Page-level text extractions
********

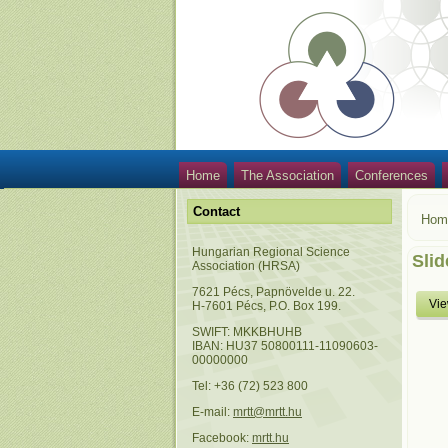
Home
The Association
Conferences
Contact
Hom
Hungarian Regional Science
Slid
Association (HRSA)
7621 Pécs, Papnövelde u. 22.
Vi
H-7601 Pécs, P.O. Box 199.
SWIFT: MKKBHUHB
IBAN: HU37 50800111-11090603-
00000000
Tel: +36 (72) 523 800
E-mail:
mrtt@mrtt.hu
Facebook:
mrtt.hu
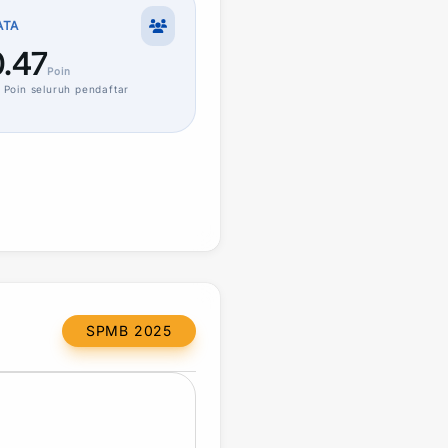
ATA
.47
Poin
Poin
seluruh pendaftar
SPMB 2025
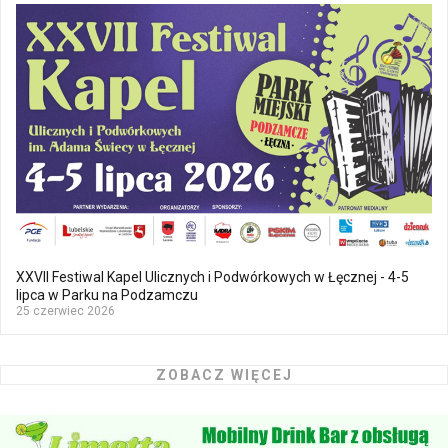
XXVII Festiwal Kapel Ulicznych i Podwórkowych w Łęcznej - 4-5
lipca w Parku na Podzamczu
25 czerwiec 2026
ZOBACZ WIĘCEJ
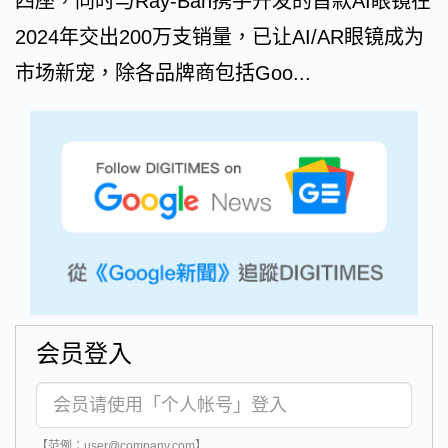
四座，同时与Ray-Ban携手开发的首款AI眼镜在
2024年交出200万支销量，已让AI/AR眼镜成为
市场新宠，除各品牌商包括Goo...
会员登入
【范例：user@company.com】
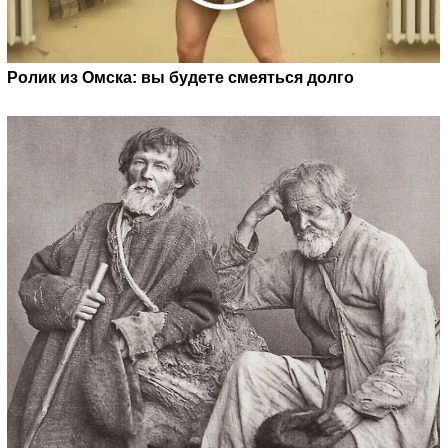
Ролик из Омска: вы будете смеяться долго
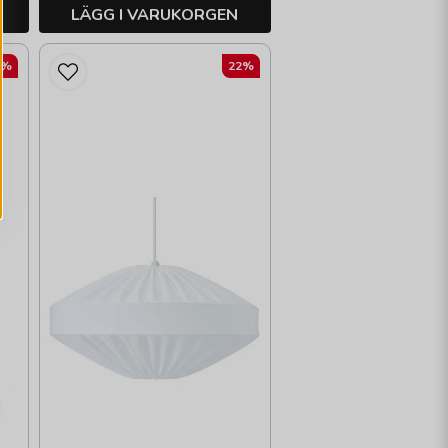
LÄGG I VARUKORGEN
2%
22%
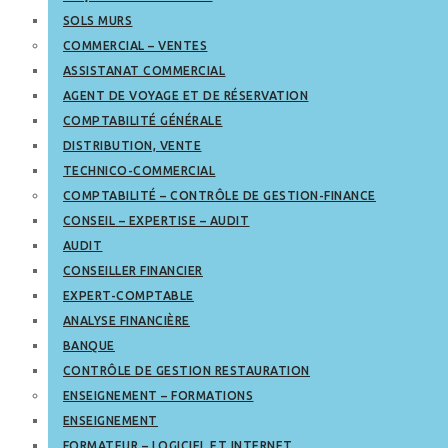
SOLS MURS
COMMERCIAL – VENTES
ASSISTANAT COMMERCIAL
AGENT DE VOYAGE ET DE RÉSERVATION
COMPTABILITÉ GÉNÉRALE
DISTRIBUTION, VENTE
TECHNICO-COMMERCIAL
COMPTABILITÉ – CONTRÔLE DE GESTION-FINANCE
CONSEIL – EXPERTISE – AUDIT
AUDIT
CONSEILLER FINANCIER
EXPERT-COMPTABLE
ANALYSE FINANCIÈRE
BANQUE
CONTRÔLE DE GESTION RESTAURATION
ENSEIGNEMENT – FORMATIONS
ENSEIGNEMENT
FORMATEUR – LOGICIEL ET INTERNET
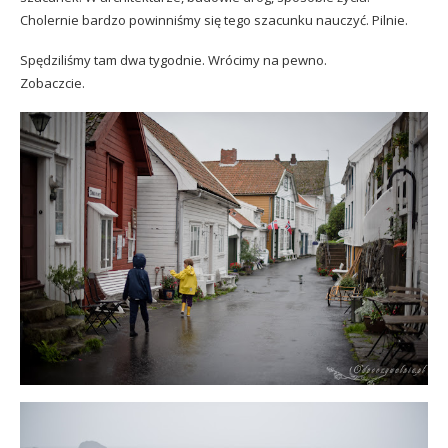
Cholernie bardzo powinniśmy się tego szacunku nauczyć. Pilnie.
Spędziliśmy tam dwa tygodnie. Wrócimy na pewno.
Zobaczcie.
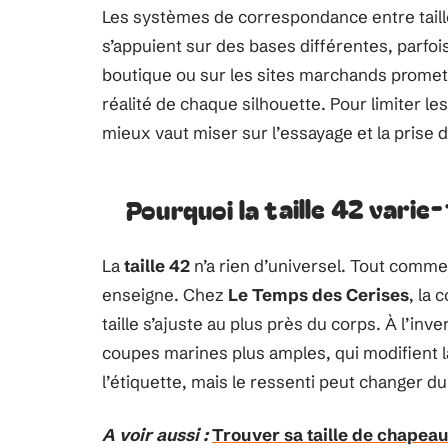
Les systèmes de correspondance entre taille
s’appuient sur des bases différentes, parfo
boutique ou sur les sites marchands promette
réalité de chaque silhouette. Pour limiter le
mieux vaut miser sur l’essayage et la prise
Pourquoi la taille 42 varie
La
taille 42
n’a rien d’universel. Tout comm
enseigne. Chez
Le Temps des Cerises
, la 
taille s’ajuste au plus près du corps. À l’inv
coupes marines plus amples, qui modifient 
l’étiquette, mais le ressenti peut changer du
A voir aussi :
Trouver sa taille de chapeau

********

* **Work item**
Please rewrite the text of the listing above, changing every "Pécs" to "Pecs" and keeping everything else the same; leave the pictures out.

* **Answer for this exercise**
Home
The Association
Conferences
Contact
Hom
Hungarian Regional Science
Slid
Association (HRSA)
7621 Pecs, Papnövelde u. 22.
Vi
H-7601 Pecs, P.O. Box 199.
SWIFT: MKKBHUHB
IBAN: HU37 50800111-11090603-
00000000
Tel: +36 (72) 523 800
E-mail:
mrtt@mrtt.hu
Facebook:
mrtt.hu
ATA
.47
Poin
Poin
seluruh pendaftar
SPMB 2025
XXVII Festiwal Kapel Ulicznych i Podwórkowych w Łęcznej - 4-5
lipca w Parku na Podzamczu
25 czerwiec 2026
ZOBACZ WIĘCEJ
四座，同时与Ray-Ban携手开发的首款AI眼镜在
2024年交出200万支销量，已让AI/AR眼镜成为
市场新宠，除各品牌商包括Goo...
会员登入
【范例：user@company.com】
Ролик из Омска: вы будете смеяться долго
LÄGG I VARUKORGEN
2%
22%
SOLS MURS
COMMERCIAL – VENTES
ASSISTANAT COMMERCIAL
AGENT DE VOYAGE ET DE RÉSERVATION
COMPTABILITÉ GÉNÉRALE
DISTRIBUTION, VENTE
TECHNICO-COMMERCIAL
COMPTABILITÉ – CONTRÔLE DE GESTION-FINANCE
CONSEIL – EXPERTISE – AUDIT
AUDIT
CONSEILLER FINANCIER
EXPERT-COMPTABLE
ANALYSE FINANCIÈRE
BANQUE
CONTRÔLE DE GESTION RESTAURATION
ENSEIGNEMENT – FORMATIONS
ENSEIGNEMENT
FORMATEUR – LOGICIEL ET INTERNET
Cholernie bardzo powinniśmy się tego szacunku nauczyć. Pilnie.
Spędziliśmy tam dwa tygodnie. Wrócimy na pewno.
Zobaczcie.
Les systèmes de correspondance entre taille
s’appuient sur des bases différentes, parfo
boutique ou sur les sites marchands promette
réalité de chaque silhouette. Pour limiter le
mieux vaut miser sur l’essayage et la prise
Pourquoi la taille 42 varie
La
taille 42
n’a rien d’universel. Tout comm
enseigne. Chez
Le Temps des Cerises
, la 
taille s’ajuste au plus près du corps. À l’inv
coupes marines plus amples, qui modifient 
l’étiquette, mais le ressenti peut changer du
A voir aussi :
Trouver sa taille de chapeau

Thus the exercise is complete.